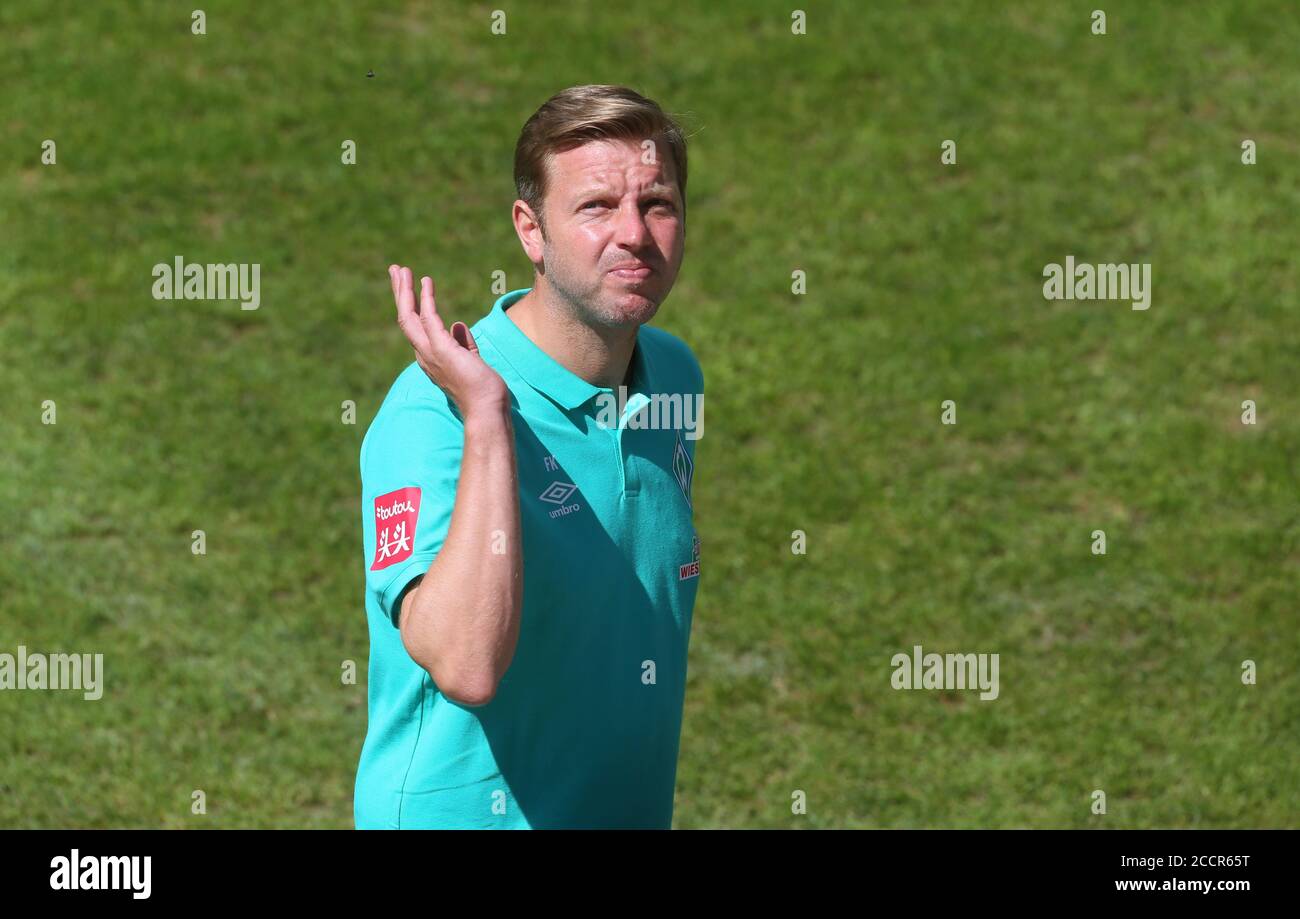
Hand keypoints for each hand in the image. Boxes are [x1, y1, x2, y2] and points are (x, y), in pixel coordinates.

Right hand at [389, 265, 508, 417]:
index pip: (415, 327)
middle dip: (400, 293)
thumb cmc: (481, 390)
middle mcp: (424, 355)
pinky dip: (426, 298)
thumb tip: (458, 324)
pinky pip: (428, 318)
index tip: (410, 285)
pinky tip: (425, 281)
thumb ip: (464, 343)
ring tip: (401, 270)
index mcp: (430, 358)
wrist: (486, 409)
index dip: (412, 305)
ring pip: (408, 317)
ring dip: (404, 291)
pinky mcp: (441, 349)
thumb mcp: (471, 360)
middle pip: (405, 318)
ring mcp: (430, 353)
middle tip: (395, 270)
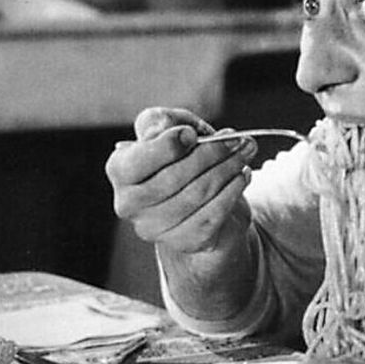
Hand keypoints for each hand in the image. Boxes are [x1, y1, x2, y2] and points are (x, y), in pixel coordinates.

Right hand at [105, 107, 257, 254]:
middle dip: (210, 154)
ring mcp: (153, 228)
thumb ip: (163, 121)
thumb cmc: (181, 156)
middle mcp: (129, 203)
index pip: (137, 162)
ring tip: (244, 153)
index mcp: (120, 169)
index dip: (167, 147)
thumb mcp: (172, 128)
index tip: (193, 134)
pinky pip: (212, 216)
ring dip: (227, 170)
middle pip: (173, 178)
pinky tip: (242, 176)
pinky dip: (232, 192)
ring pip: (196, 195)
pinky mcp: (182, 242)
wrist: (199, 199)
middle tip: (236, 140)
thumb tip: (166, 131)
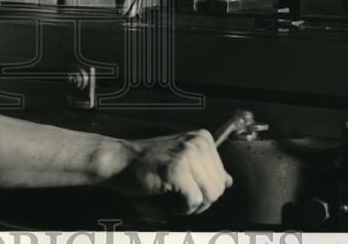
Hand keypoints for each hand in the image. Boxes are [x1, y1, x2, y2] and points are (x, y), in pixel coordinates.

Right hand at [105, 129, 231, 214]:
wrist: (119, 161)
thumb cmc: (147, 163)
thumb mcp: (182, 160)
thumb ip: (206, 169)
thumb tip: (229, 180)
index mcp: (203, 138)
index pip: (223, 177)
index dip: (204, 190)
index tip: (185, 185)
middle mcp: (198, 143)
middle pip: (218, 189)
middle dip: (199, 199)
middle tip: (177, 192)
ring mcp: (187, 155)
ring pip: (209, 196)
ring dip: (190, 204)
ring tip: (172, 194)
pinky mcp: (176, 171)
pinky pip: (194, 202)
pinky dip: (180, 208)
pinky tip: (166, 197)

▬▬▬

§ **TASK INSTRUCTIONS**
Set every record down again verbatim, without pictures.

§ **WORKED SOLUTION**
Hand keypoints for each hand in the image. Boxes are [x1, y1, x2, y2] and points are (x, y), in pixel coordinates.

Right hand at [389, 265, 508, 417]:
index pip: (415, 327)
middle dip: (400, 293)
thumb cmc: (481, 390)
middle mcp: (424, 355)
pinky dip: (426, 298)
thumb tip: (458, 324)
pinky pip: (428, 318)
index tip: (410, 285)
pinky tip: (425, 281)
thumb ip: (464, 343)
ring tip: (401, 270)
index mcp: (430, 358)
wrist: (486, 409)
index dip: (412, 305)
ring pip: (408, 317)
ring dip: (404, 291)
pinky mcp: (441, 349)
thumb mcp: (471, 360)
middle pip: (405, 318)
ring mcp: (430, 353)
middle tip: (395, 270)
Hand keypoints for each hand in the image. Boxes are [x1, y1, x2, y2] and points are (x, y), in pixel coordinates.

Right hand at [105, 107, 257, 254]:
middle dip: (210, 154)
ring mcp: (153, 228)
thumb ip: (163, 121)
thumb cmc: (181, 156)
middle mcp: (129, 203)
index pip: (137, 162)
ring tip: (244, 153)
index mcp: (120, 169)
index dip: (167, 147)
thumb mcp: (172, 128)
index tip: (193, 134)
pinky pip: (212, 216)
ring dip: (227, 170)
middle pip: (173, 178)
pinky tip: (242, 176)
pinky dip: (232, 192)
ring pip: (196, 195)
pinky mcp: (182, 242)
wrist: (199, 199)
middle tip: (236, 140)
thumb tip: (166, 131)
Hand keypoints for each hand in the image. Boxes are [x1, y1, x2, y2] and points are (x, y), in pixel coordinates.

Right hand at [105, 129, 231, 214]:
wrist: (119, 161)
thumb cmc: (147, 163)
thumb mcp: (182, 160)
thumb ip: (206, 169)
thumb tip: (229, 180)
index mcp: (203, 138)
index pip: (223, 177)
index dip: (204, 190)
index tip: (185, 185)
middle mcp: (198, 143)
middle pip: (218, 189)
middle dip: (199, 199)
middle tip: (177, 192)
ring mcp: (187, 155)
ring pip: (209, 196)
ring dip: (190, 204)
ring tip: (172, 194)
pinky mcp: (176, 171)
pinky pip: (194, 202)
pinky dip: (180, 208)
pinky tip: (166, 197)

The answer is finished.